I've built an agent-based model where agents are placed on an NK-landscape and tasked with finding the best fitting solution (highest point). To move around the landscape agents can choose between two different climbing methods. These climbing methods determine how solutions are generated. For example, one method is a simple hill climb comparing current fit with the fit of a potential solution in the local neighborhood, while another uses memory of past solutions as well to evaluate current solutions. My goal is to see if the optimal climbing method can be learned from maneuvering around the landscape and experimenting with both of the methods, and more broadly, whether there is an optimal policy for agents to follow that would allow them to outperform agents simply exploiting one of the two strategies.
To generate the NK landscape you take draws from a uniform distribution [0,1] and these make up the individual payoff values of each bit in the solution. Then, using a function that maps the dependencies between bits a fitness value is generated.
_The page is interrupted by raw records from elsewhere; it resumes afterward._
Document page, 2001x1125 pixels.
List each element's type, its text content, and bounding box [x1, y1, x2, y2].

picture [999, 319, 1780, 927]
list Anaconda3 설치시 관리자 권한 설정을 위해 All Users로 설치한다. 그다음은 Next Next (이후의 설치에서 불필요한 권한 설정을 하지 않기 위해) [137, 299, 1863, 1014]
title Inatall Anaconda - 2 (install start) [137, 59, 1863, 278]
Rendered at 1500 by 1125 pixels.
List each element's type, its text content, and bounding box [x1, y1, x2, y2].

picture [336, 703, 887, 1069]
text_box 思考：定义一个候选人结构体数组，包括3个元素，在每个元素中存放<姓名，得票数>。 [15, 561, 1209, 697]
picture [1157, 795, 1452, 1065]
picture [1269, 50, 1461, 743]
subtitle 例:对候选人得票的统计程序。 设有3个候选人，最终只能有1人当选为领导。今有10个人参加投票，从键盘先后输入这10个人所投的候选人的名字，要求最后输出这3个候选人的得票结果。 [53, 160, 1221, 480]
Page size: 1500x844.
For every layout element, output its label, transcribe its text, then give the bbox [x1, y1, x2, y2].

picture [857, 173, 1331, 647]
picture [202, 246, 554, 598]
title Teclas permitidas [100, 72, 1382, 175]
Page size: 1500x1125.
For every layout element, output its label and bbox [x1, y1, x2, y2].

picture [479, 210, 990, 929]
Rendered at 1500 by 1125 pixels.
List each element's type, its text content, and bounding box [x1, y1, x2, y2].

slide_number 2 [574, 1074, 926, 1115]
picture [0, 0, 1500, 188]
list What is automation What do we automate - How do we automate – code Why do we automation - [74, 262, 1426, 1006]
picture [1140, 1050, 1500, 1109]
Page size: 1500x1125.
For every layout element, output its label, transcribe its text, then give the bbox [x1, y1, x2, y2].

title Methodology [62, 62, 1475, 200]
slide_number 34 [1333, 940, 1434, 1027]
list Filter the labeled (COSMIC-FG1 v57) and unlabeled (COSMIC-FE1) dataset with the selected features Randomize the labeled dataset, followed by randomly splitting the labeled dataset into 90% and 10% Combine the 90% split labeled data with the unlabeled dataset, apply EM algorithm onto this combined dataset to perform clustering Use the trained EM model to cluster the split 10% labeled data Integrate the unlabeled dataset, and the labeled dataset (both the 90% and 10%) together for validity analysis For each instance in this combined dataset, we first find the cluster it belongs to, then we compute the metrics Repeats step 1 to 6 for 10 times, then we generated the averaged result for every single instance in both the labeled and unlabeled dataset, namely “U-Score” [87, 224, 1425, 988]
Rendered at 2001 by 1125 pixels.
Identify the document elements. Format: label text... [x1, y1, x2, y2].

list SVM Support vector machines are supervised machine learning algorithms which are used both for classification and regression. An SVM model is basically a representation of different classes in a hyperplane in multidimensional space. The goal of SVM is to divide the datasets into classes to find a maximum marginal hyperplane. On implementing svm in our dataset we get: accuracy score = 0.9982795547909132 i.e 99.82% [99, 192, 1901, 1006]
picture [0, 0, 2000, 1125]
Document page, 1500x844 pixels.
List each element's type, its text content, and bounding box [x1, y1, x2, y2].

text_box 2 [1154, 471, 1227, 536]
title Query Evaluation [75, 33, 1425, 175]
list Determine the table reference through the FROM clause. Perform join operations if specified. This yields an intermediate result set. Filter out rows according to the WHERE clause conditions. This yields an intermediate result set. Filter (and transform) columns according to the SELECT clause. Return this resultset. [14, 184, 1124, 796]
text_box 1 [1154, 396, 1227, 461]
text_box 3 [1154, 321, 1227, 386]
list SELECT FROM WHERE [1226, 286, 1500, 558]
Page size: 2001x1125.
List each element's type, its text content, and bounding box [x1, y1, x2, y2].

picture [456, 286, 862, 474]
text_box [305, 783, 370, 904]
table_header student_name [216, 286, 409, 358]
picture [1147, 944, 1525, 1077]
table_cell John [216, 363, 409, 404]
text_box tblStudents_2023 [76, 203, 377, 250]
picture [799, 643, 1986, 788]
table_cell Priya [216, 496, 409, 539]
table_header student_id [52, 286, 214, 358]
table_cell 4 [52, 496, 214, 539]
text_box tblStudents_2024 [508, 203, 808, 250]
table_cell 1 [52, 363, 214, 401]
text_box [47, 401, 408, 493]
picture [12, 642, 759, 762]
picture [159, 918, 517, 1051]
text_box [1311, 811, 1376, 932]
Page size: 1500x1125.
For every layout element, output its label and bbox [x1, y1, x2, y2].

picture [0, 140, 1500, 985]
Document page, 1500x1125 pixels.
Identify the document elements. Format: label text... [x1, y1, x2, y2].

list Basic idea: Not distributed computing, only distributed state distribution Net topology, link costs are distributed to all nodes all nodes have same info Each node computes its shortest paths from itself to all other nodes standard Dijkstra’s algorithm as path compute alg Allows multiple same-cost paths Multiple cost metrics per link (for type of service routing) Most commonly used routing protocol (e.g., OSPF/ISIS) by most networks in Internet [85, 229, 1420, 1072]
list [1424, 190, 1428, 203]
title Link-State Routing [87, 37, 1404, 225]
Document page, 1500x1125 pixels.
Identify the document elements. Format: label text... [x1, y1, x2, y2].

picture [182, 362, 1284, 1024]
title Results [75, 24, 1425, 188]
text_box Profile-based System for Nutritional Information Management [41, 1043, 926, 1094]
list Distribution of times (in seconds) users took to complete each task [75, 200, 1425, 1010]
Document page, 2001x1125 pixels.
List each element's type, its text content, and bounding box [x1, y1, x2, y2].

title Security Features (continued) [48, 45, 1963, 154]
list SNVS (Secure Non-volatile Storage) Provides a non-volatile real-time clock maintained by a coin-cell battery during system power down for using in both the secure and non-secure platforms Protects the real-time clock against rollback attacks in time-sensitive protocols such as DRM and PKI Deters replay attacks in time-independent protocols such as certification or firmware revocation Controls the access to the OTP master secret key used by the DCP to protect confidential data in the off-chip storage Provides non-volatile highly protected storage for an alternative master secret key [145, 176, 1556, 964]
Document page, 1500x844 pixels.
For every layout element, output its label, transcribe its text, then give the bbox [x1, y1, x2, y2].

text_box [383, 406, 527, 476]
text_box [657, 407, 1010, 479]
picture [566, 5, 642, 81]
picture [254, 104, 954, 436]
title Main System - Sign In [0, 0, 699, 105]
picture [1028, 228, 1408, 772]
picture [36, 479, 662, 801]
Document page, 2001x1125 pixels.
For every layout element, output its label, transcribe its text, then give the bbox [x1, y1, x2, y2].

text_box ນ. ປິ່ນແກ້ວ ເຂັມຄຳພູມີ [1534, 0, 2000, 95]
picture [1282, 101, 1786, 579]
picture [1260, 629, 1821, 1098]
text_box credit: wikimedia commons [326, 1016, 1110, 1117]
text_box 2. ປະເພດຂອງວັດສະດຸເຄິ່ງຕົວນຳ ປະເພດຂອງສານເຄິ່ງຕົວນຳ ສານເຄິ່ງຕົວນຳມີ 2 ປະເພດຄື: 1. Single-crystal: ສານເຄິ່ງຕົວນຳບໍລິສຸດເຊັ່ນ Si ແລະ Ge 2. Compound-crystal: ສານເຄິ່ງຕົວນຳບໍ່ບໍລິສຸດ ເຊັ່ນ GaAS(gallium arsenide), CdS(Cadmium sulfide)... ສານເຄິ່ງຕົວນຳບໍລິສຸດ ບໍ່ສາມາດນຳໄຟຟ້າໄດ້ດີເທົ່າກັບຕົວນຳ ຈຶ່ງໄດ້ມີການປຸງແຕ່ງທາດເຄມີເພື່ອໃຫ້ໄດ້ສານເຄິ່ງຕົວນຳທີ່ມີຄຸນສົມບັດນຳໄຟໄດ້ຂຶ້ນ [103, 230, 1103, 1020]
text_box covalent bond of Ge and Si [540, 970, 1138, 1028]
I'm not sure whether this meaningfully changes the distribution of the original values or not.
I have been looking into Thompson sampling as a way to solve this problem; however, I am concerned, and my initial results suggest that the algorithm may not work with how my data is structured. I am currently using a Gaussian Thompson Sampling algorithm for unknown mean and variance based on these equations.
With all of this in mind, I believe that my data violates many of the assumptions of Thompson Sampling. Is Thompson Sampling robust enough to be able to work in this scenario?